== What is needed ==
For this exercise, the lines from the one with "mouse_move(450, 145)" through the final line of the data below are to be transcribed exactly, and pictures are to be skipped.
== Segment start ==
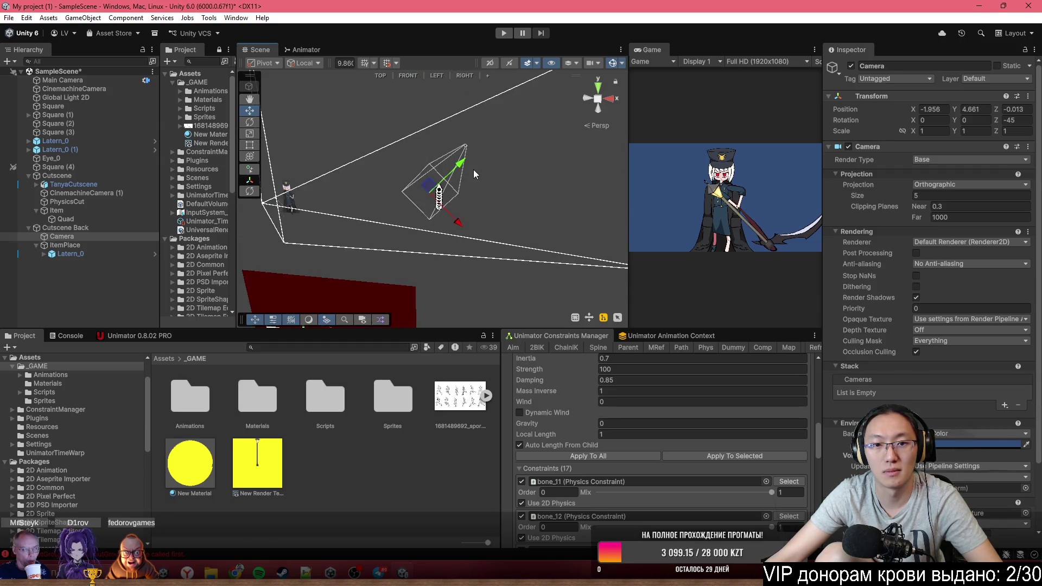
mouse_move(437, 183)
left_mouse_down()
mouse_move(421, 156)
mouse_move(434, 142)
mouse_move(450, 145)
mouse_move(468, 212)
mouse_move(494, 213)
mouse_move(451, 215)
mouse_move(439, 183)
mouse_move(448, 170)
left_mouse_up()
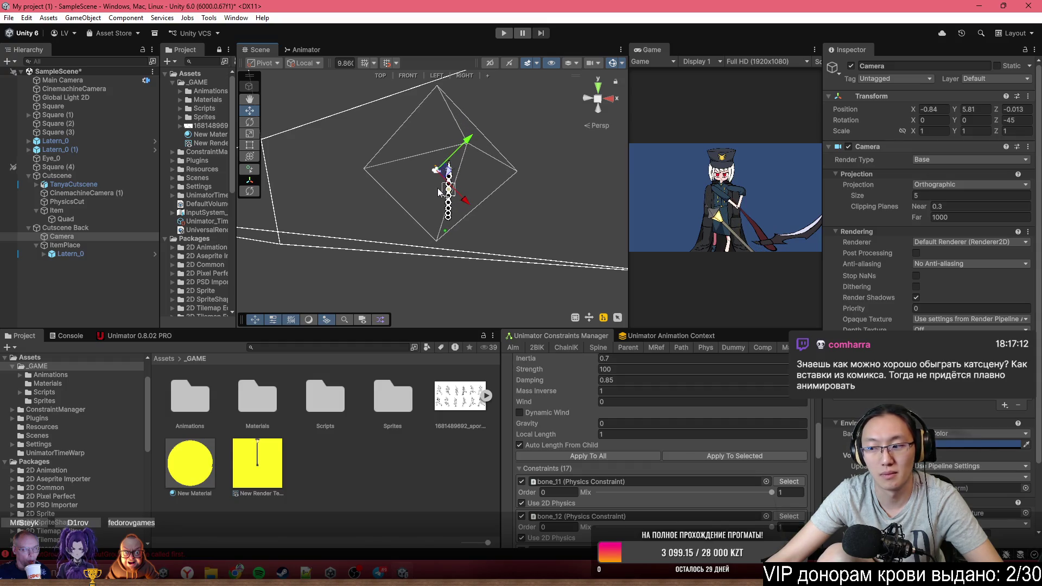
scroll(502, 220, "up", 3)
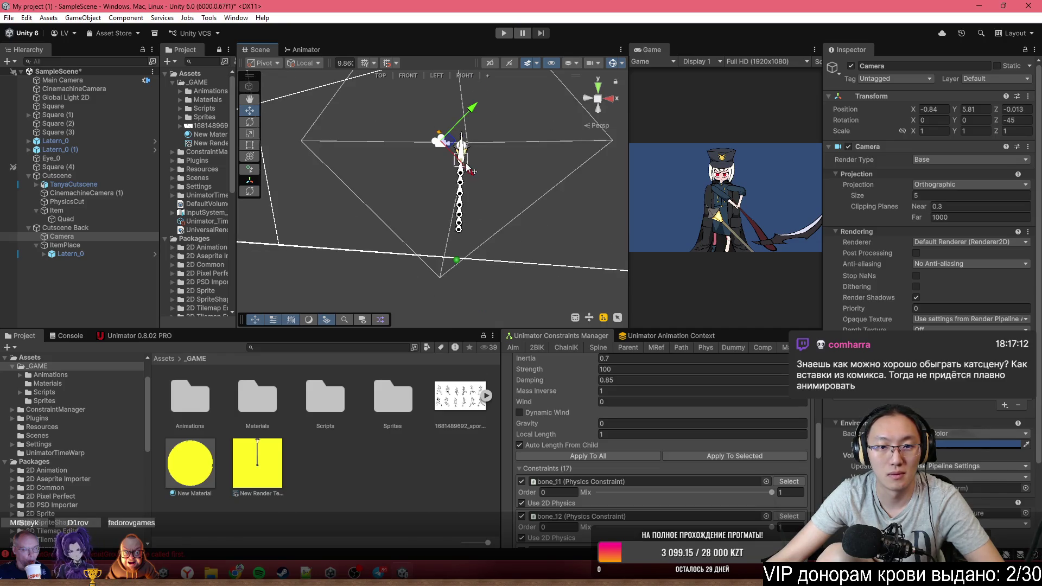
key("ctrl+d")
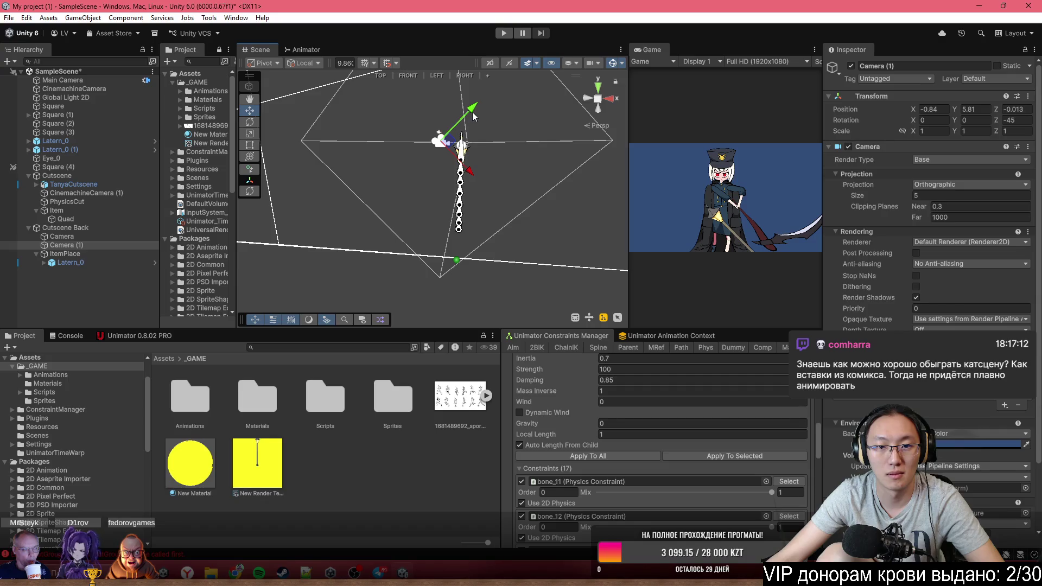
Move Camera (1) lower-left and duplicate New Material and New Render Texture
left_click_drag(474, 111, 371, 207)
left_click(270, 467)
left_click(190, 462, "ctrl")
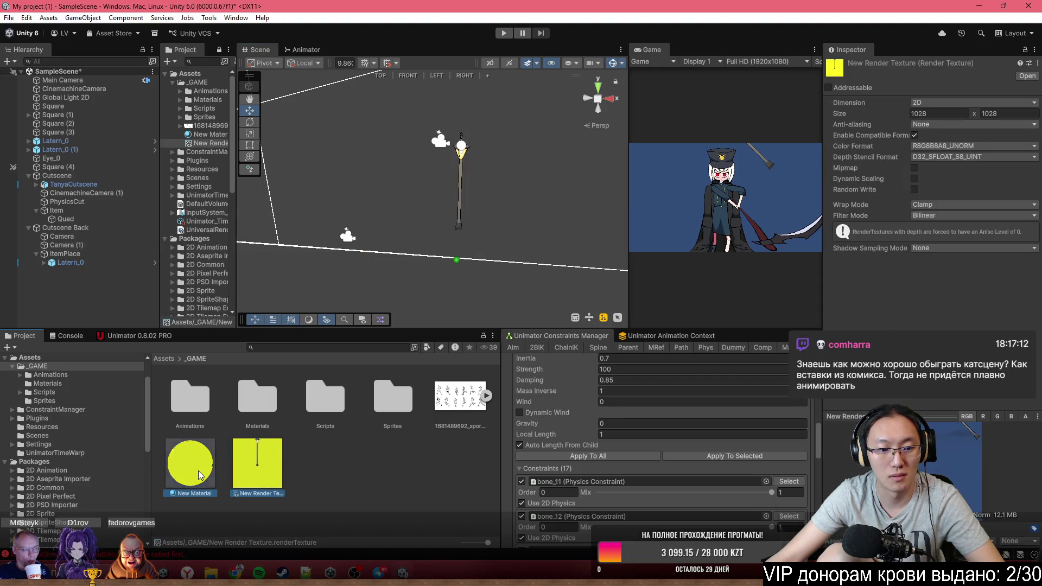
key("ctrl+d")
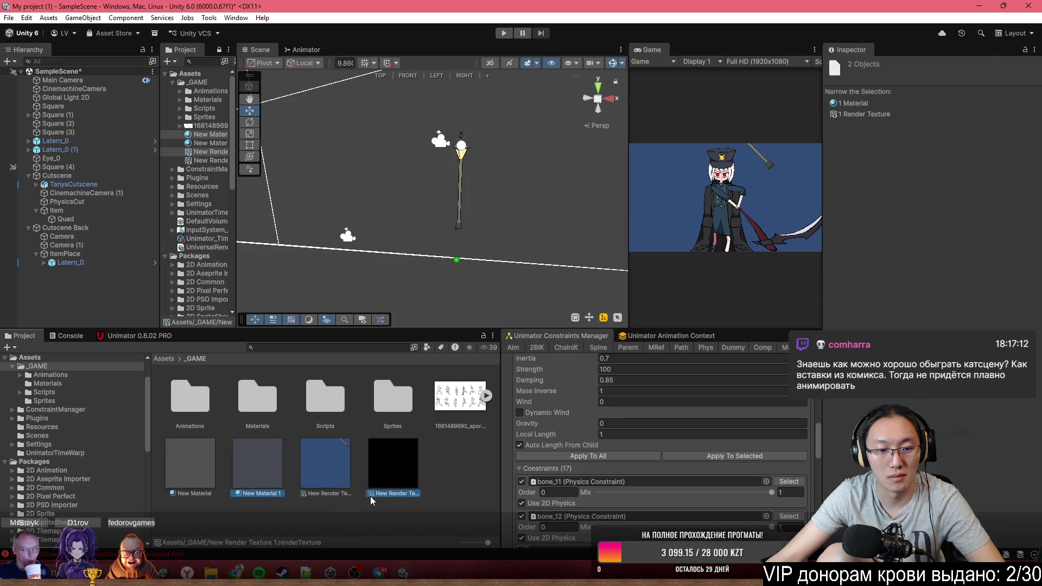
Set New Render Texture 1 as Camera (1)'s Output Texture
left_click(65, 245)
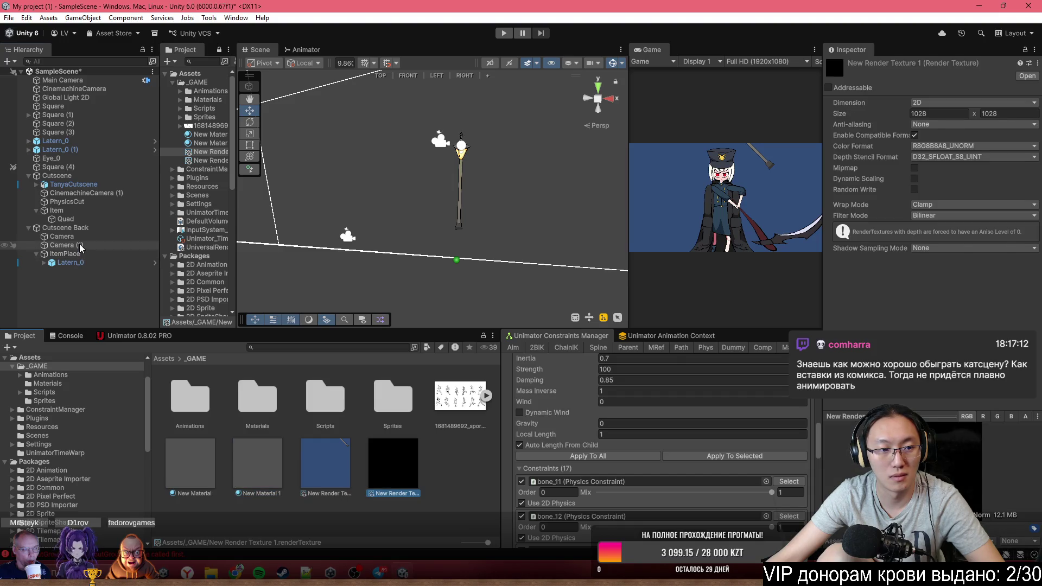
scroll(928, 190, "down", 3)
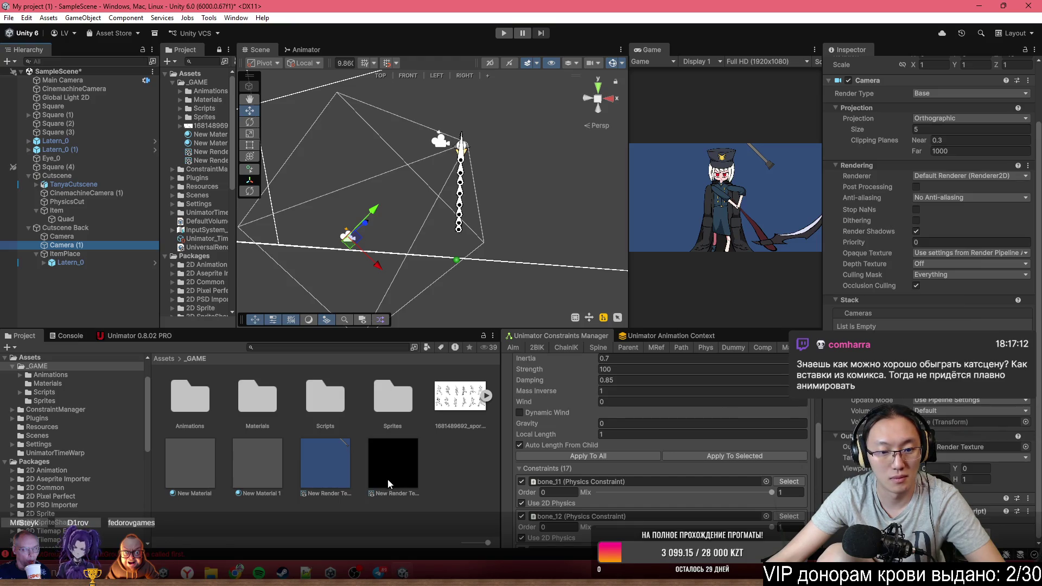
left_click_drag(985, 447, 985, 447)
== Segment end ==
== Response ==
mouse_move(450, 145)
mouse_move(468, 212)
mouse_move(494, 213)
mouse_move(451, 215)
mouse_move(439, 183)
mouse_move(448, 170)
left_mouse_up()
scroll(502, 220, "up", 3)
key("ctrl+d")
Move Camera (1) lower-left and duplicate New Material and New Render Texture
left_click_drag(474, 111, 371, 207)
left_click(270, 467)
left_click(190, 462, "ctrl")
key("ctrl+d")
Set New Render Texture 1 as Camera (1)'s Output Texture
left_click(65, 245)
scroll(928, 190, "down", 3)
left_click_drag(985, 447, 985, 447)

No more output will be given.